* **Written task**:
How many lines in the rows below contain the string "printed"? Case matters. Reply with the number only.
START Given records
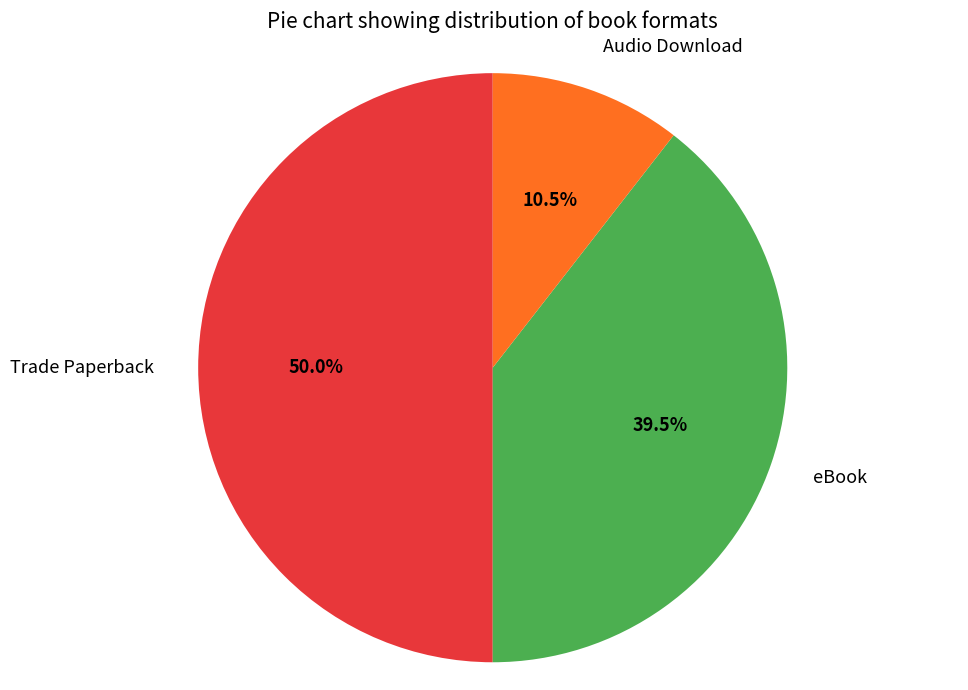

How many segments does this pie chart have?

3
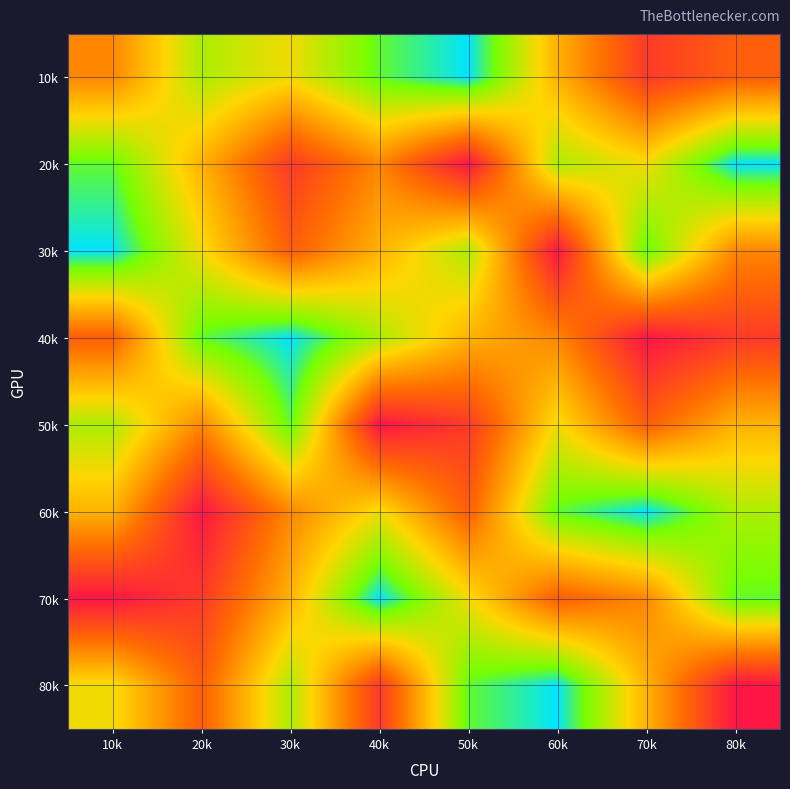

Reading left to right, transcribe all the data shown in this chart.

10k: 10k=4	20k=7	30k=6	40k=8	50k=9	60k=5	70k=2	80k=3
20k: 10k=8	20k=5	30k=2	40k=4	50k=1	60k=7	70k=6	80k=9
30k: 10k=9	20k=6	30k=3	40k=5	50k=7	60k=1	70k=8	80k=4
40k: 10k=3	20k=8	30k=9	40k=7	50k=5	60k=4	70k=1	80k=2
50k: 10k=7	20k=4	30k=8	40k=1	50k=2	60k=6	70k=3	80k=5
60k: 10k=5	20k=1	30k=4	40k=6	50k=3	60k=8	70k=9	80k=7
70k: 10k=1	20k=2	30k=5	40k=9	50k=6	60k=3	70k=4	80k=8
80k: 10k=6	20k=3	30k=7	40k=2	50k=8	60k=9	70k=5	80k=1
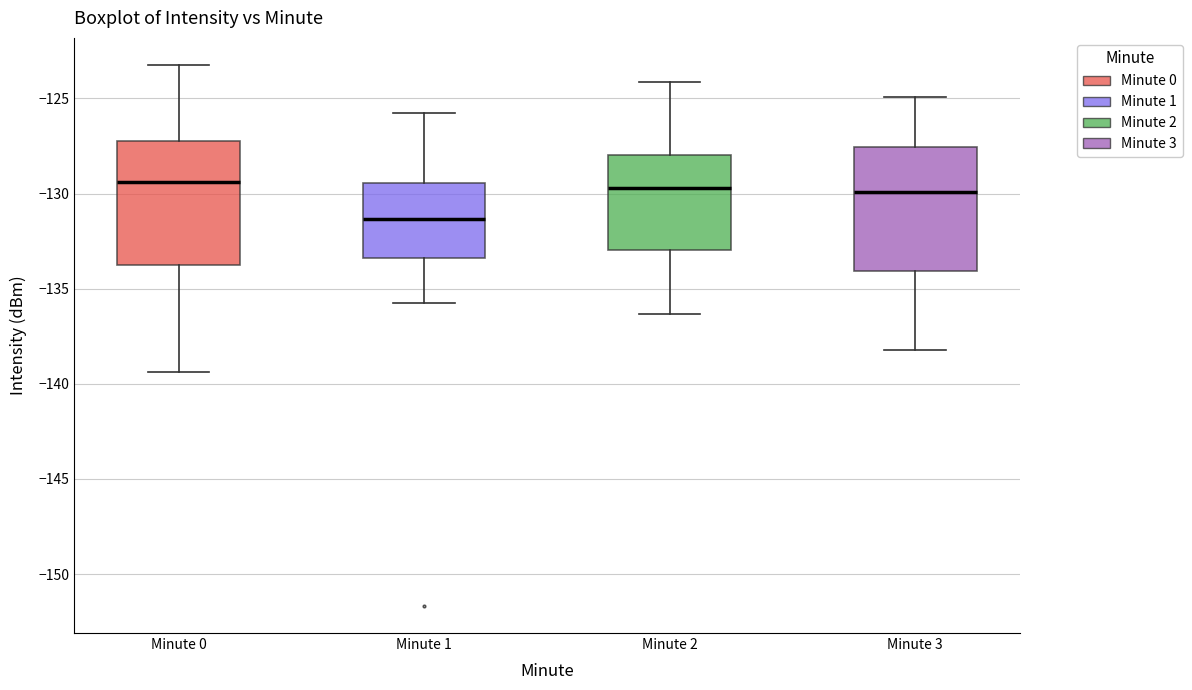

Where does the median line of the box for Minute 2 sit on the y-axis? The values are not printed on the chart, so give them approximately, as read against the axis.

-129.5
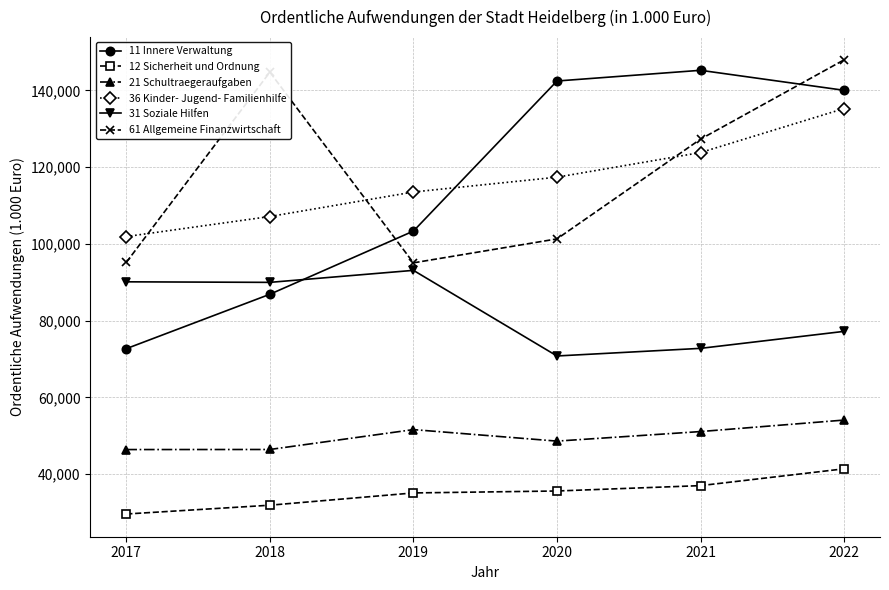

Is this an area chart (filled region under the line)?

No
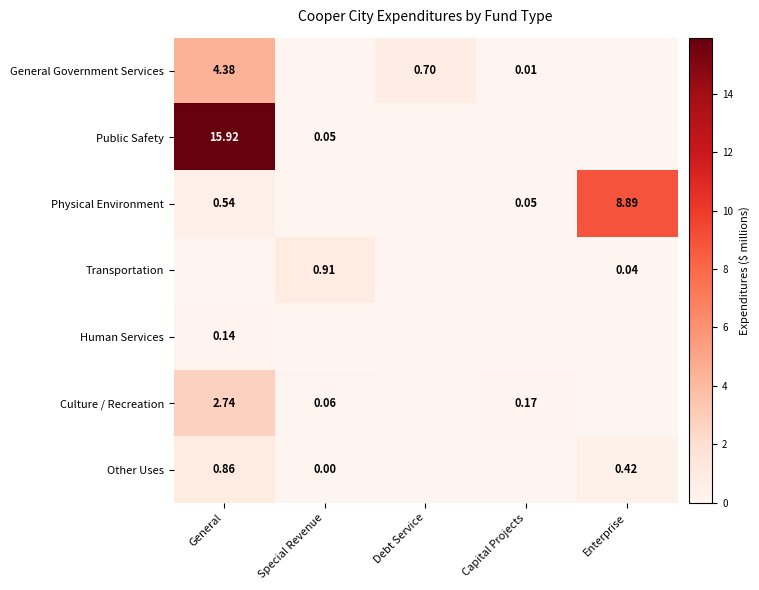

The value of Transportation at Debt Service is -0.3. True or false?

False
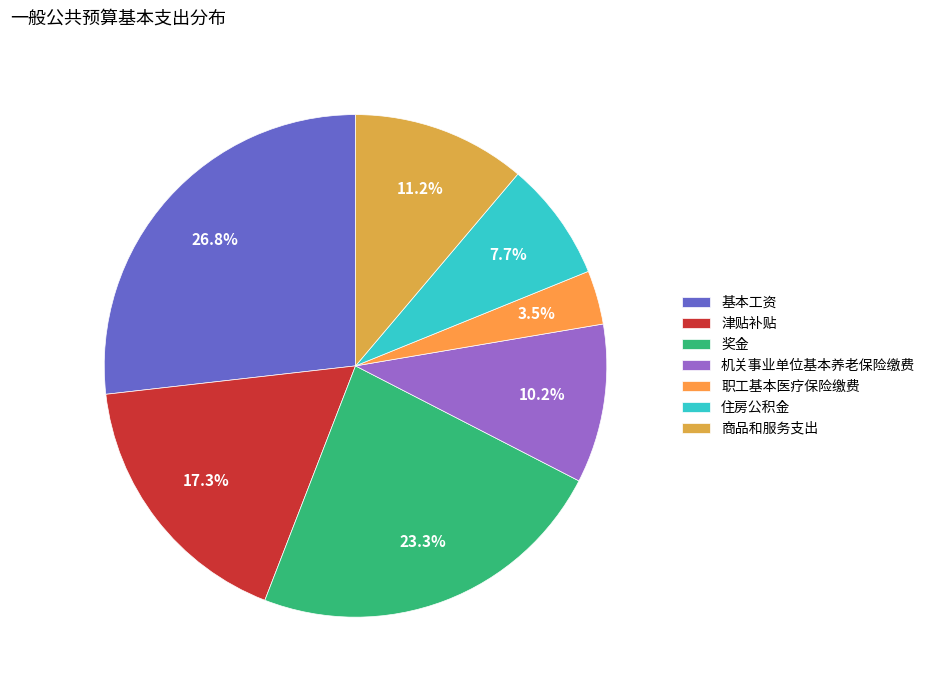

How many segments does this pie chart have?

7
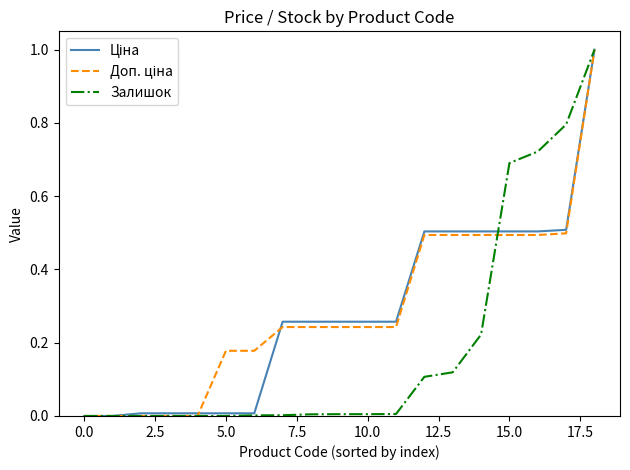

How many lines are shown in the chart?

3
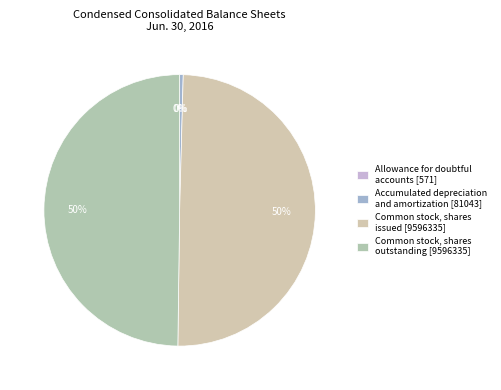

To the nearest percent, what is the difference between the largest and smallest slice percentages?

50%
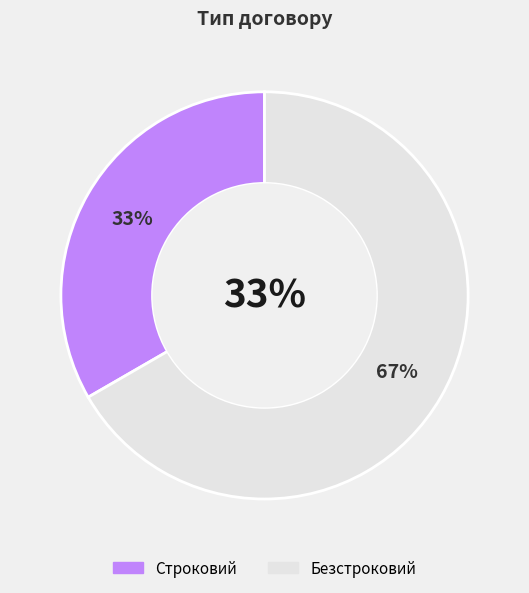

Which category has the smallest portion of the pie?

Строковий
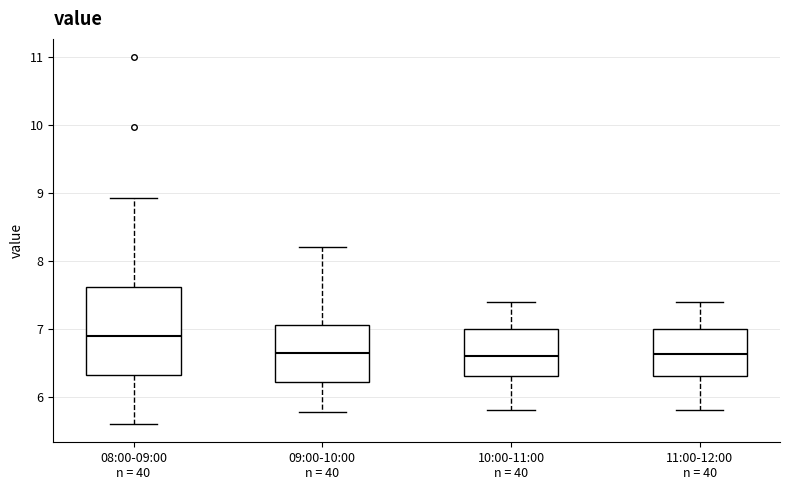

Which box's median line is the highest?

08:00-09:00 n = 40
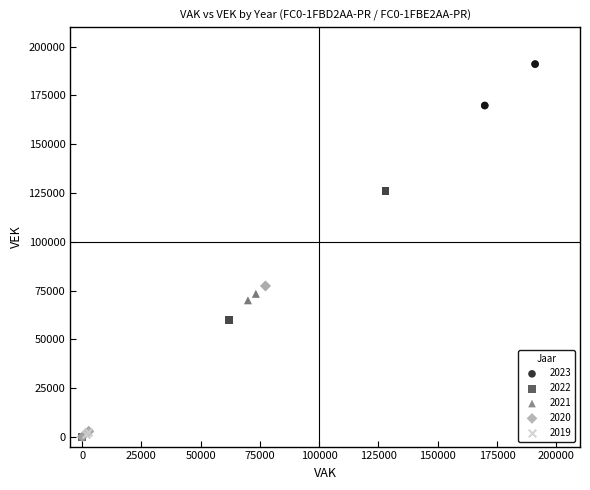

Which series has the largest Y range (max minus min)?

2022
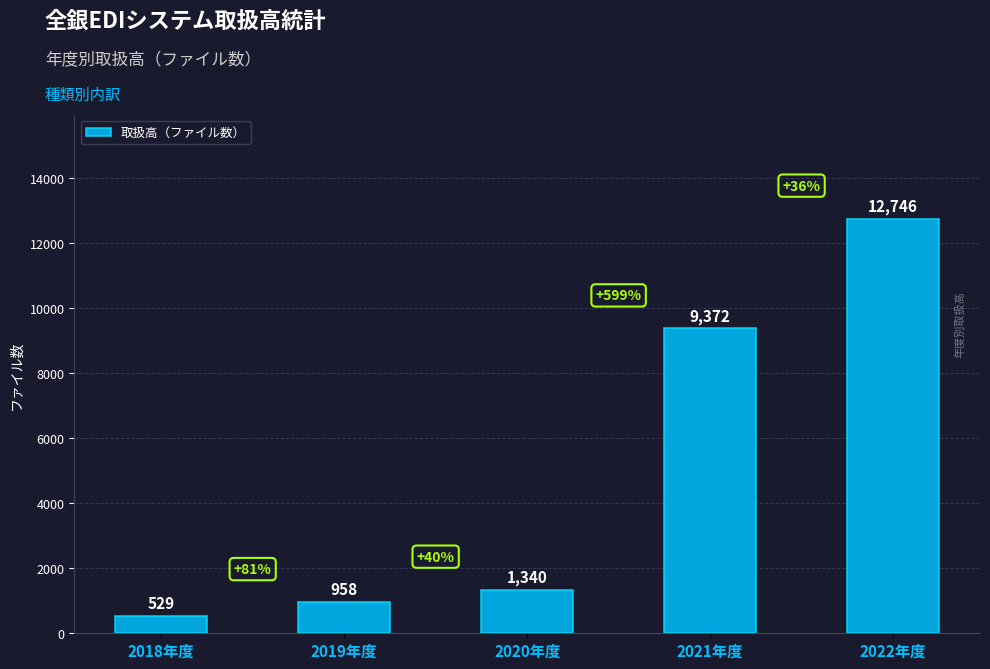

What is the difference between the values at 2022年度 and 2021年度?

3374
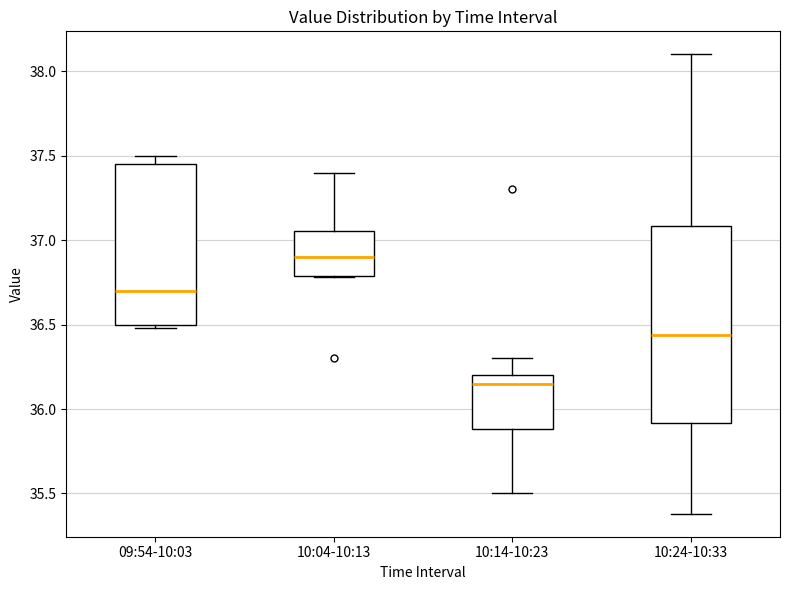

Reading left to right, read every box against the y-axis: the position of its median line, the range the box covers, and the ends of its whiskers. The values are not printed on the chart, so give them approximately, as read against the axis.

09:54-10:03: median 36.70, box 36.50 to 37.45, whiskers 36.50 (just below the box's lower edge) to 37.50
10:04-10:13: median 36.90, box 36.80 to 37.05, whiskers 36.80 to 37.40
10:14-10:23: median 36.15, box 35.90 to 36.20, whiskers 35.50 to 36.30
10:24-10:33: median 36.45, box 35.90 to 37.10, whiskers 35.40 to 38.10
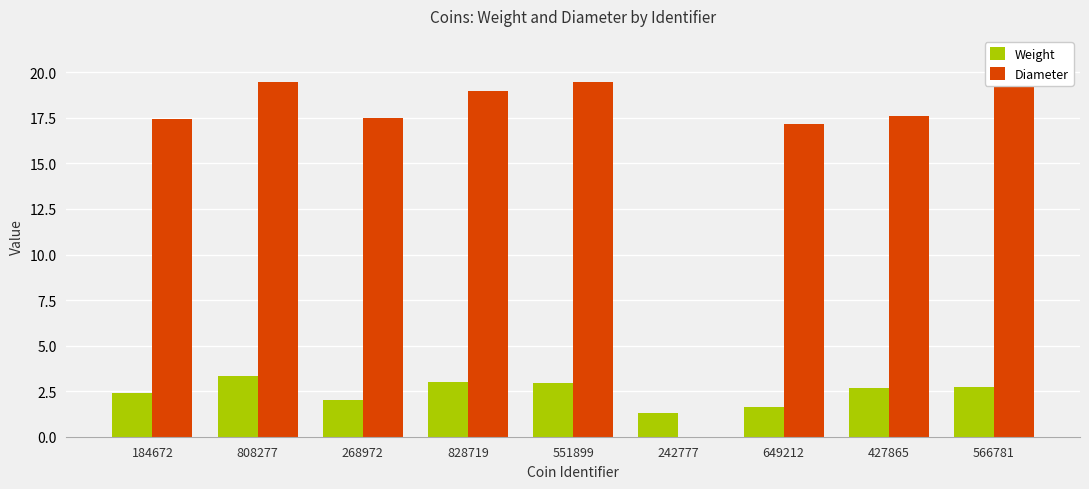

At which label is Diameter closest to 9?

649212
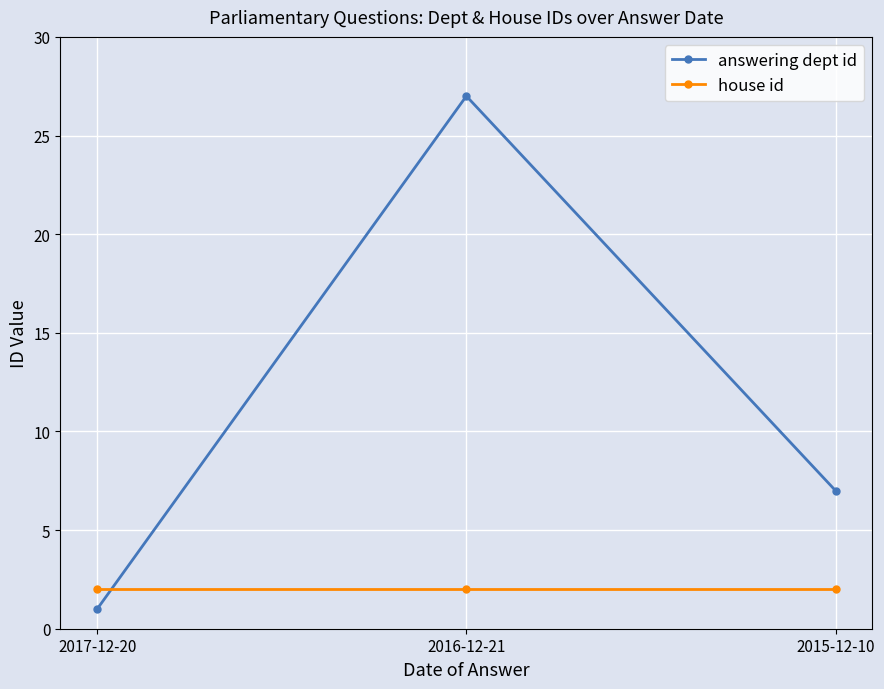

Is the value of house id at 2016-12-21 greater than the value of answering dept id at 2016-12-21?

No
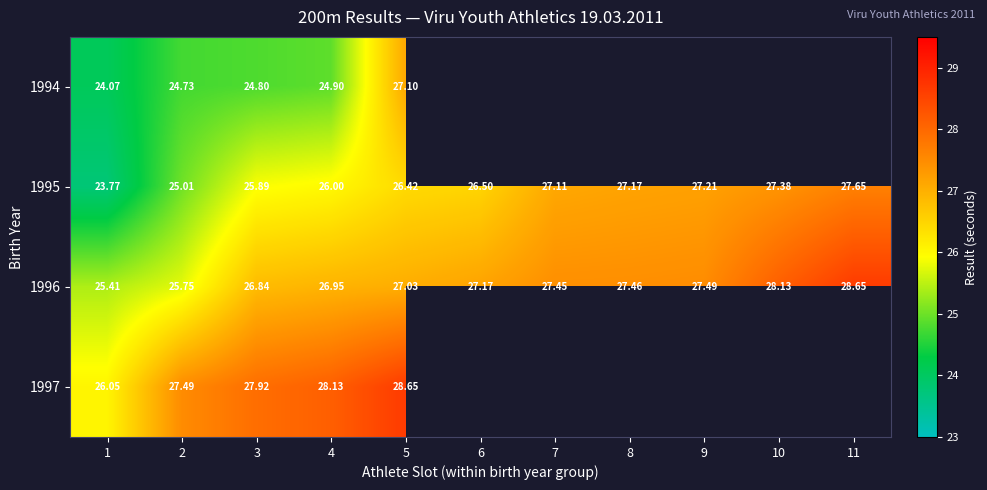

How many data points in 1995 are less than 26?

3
END Given records
* **Solution to this problem**:
2